◆ DATA FOR THE TASK ◆
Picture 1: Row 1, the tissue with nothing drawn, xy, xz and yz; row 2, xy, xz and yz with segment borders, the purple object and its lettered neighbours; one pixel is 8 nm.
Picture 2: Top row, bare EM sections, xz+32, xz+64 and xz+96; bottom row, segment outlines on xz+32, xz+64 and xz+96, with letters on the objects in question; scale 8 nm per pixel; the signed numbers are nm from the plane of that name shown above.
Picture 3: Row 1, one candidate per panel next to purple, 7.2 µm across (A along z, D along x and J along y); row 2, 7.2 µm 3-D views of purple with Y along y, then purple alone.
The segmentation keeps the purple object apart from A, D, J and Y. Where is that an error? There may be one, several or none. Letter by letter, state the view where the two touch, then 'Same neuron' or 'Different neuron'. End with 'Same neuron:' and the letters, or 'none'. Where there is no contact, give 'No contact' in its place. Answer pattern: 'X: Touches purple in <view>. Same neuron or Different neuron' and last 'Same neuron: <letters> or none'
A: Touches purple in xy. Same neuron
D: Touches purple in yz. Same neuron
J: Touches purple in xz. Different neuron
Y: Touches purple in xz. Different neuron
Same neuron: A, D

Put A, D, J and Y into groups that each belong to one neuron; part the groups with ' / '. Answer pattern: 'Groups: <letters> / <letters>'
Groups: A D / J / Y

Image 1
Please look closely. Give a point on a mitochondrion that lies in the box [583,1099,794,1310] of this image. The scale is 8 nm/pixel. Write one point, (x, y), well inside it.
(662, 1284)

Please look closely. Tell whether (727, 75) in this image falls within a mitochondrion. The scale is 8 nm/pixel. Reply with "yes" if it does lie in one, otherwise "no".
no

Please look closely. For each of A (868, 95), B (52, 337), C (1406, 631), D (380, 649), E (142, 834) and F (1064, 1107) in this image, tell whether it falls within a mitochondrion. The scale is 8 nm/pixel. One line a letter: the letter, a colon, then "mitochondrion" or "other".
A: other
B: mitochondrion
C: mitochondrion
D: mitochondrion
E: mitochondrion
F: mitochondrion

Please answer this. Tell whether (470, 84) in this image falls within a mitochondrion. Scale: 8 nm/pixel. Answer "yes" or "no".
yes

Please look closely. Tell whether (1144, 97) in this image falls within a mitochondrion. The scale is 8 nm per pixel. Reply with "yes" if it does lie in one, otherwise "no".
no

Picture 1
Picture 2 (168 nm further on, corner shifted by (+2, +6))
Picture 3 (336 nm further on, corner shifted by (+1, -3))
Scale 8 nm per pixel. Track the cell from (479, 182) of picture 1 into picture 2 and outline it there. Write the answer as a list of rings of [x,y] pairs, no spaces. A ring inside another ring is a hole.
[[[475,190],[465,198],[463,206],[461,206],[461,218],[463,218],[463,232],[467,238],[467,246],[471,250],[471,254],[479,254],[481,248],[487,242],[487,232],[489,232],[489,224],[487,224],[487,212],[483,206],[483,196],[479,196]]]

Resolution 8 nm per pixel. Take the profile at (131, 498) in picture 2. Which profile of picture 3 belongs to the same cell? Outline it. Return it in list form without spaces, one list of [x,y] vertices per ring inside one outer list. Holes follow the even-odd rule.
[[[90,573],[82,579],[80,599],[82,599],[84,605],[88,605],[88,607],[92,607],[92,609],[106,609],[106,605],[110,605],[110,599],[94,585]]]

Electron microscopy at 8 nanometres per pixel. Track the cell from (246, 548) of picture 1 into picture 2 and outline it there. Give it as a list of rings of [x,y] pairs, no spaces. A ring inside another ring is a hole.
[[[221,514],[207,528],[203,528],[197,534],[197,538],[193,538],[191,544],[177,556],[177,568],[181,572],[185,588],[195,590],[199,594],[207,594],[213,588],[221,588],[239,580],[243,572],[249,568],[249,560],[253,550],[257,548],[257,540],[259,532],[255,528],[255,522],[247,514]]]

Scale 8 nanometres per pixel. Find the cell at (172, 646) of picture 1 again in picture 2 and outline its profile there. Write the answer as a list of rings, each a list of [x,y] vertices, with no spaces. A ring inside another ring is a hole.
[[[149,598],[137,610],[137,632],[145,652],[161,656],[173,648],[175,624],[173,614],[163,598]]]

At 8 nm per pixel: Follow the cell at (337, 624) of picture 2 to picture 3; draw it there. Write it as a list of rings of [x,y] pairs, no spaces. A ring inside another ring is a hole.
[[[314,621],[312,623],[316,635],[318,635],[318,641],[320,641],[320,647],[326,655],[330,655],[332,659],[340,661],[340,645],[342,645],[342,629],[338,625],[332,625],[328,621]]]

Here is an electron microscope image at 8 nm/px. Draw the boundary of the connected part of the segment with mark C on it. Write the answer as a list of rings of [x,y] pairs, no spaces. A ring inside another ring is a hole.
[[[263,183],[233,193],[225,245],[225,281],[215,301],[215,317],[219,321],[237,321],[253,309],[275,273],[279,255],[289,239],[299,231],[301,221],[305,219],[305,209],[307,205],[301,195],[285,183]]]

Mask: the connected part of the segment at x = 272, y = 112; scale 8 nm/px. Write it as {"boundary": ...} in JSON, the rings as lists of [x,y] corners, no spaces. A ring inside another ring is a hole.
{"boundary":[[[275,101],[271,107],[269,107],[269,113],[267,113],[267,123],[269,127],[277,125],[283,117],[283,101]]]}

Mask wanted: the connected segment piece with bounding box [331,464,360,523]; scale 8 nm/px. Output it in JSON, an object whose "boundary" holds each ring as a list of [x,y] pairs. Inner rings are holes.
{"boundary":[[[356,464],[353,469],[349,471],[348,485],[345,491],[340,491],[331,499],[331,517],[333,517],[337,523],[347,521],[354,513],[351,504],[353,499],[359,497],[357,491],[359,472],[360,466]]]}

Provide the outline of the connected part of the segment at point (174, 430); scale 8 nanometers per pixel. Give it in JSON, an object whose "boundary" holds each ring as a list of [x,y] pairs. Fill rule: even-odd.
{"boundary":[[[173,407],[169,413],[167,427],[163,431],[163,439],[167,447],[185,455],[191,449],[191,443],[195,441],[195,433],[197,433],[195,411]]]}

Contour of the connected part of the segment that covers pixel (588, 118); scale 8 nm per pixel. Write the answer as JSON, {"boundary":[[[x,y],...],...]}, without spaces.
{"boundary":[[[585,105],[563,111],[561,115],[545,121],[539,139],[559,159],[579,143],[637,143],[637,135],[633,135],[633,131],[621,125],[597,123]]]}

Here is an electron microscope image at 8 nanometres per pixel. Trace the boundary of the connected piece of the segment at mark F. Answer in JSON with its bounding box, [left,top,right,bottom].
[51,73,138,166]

◆ GOAL OF THE EXERCISE ◆
Answer with one number only: how many lines above contain the word "further".

◆ ANSWER ◆
2